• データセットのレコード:
>>>

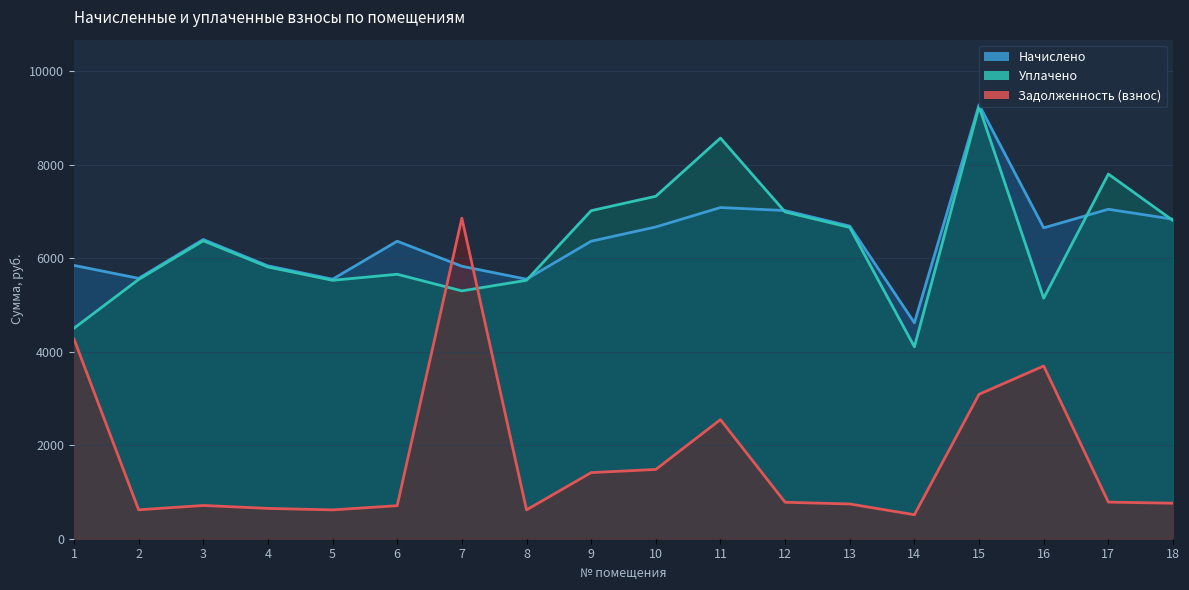

Between 11 and 3, which is larger?

11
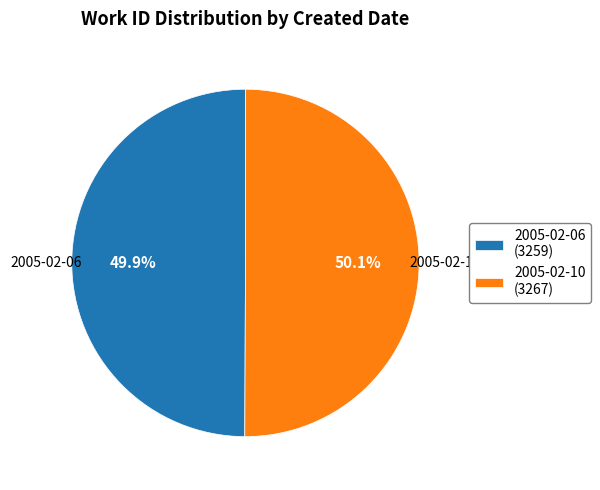

To the nearest percent, what is the average slice percentage?

50%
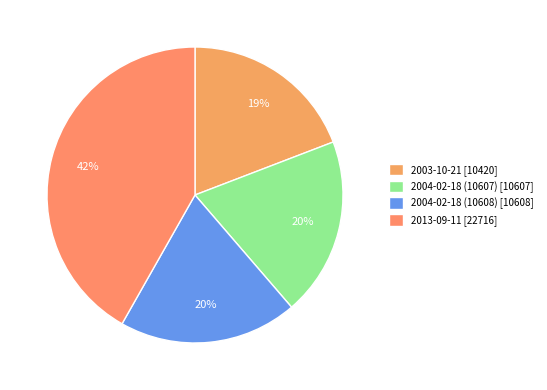

The 2013-09-11 slice represents 42% of the pie. True or false?

True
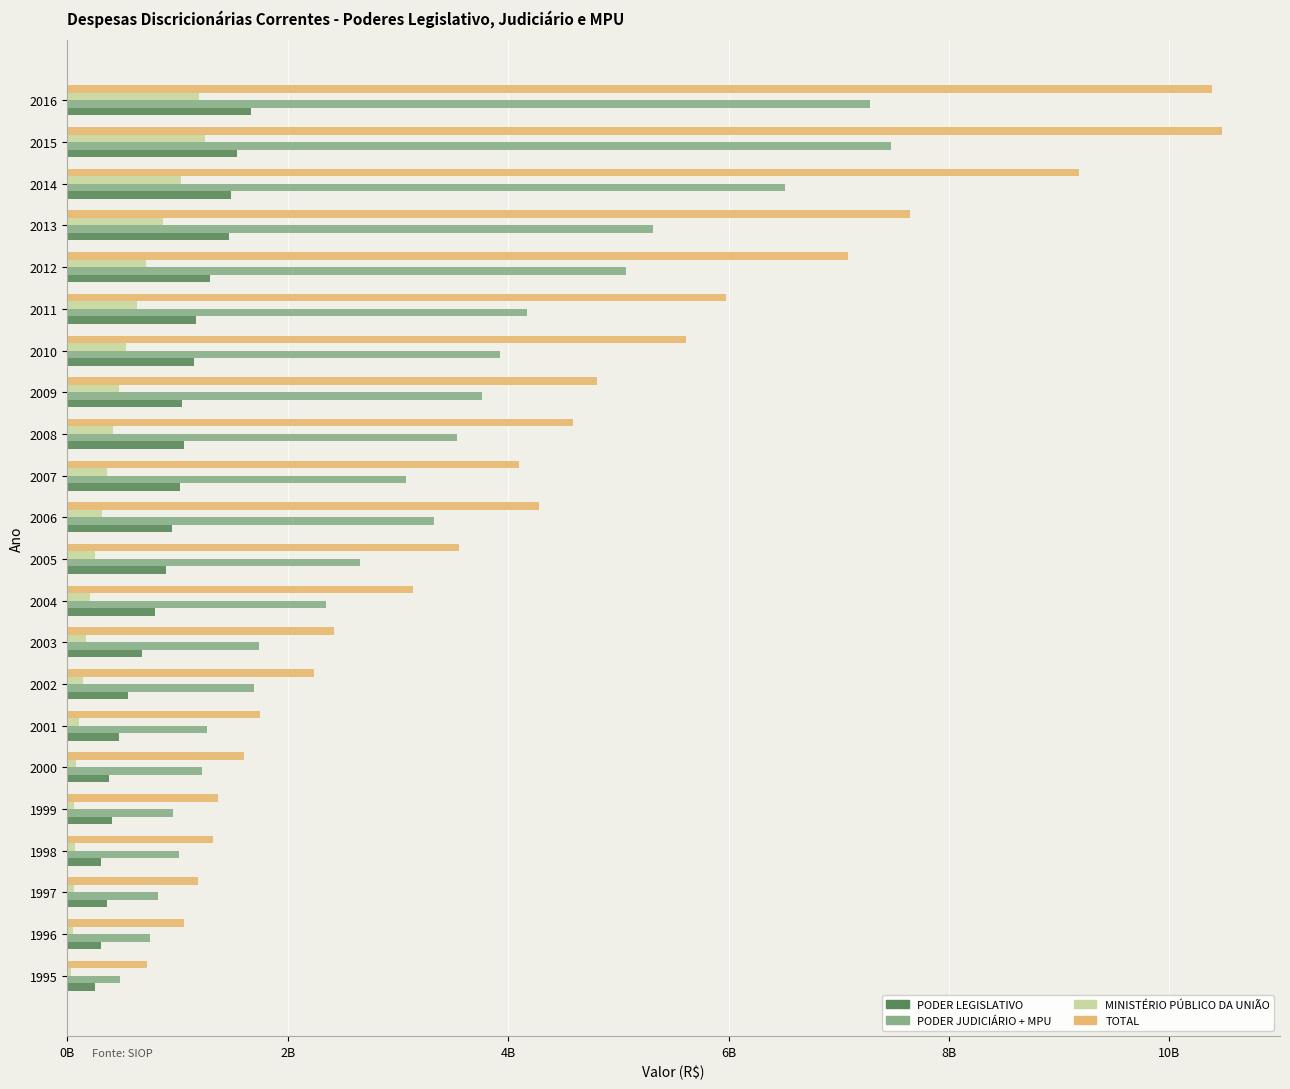

What are all the series names shown in the legend?

PODER LEGISLATIVO, PODER JUDICIÁRIO + MPU, MINISTÉRIO PÚBLICO DA UNIÃO, TOTAL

<<<

• 作業指示: 上のレコードから、文字列「slice」を含む行をすべて選び、そのまま書き写してください。

• 出力結果:
To the nearest percent, what is the average slice percentage?
The 2013-09-11 slice represents 42% of the pie. True or false?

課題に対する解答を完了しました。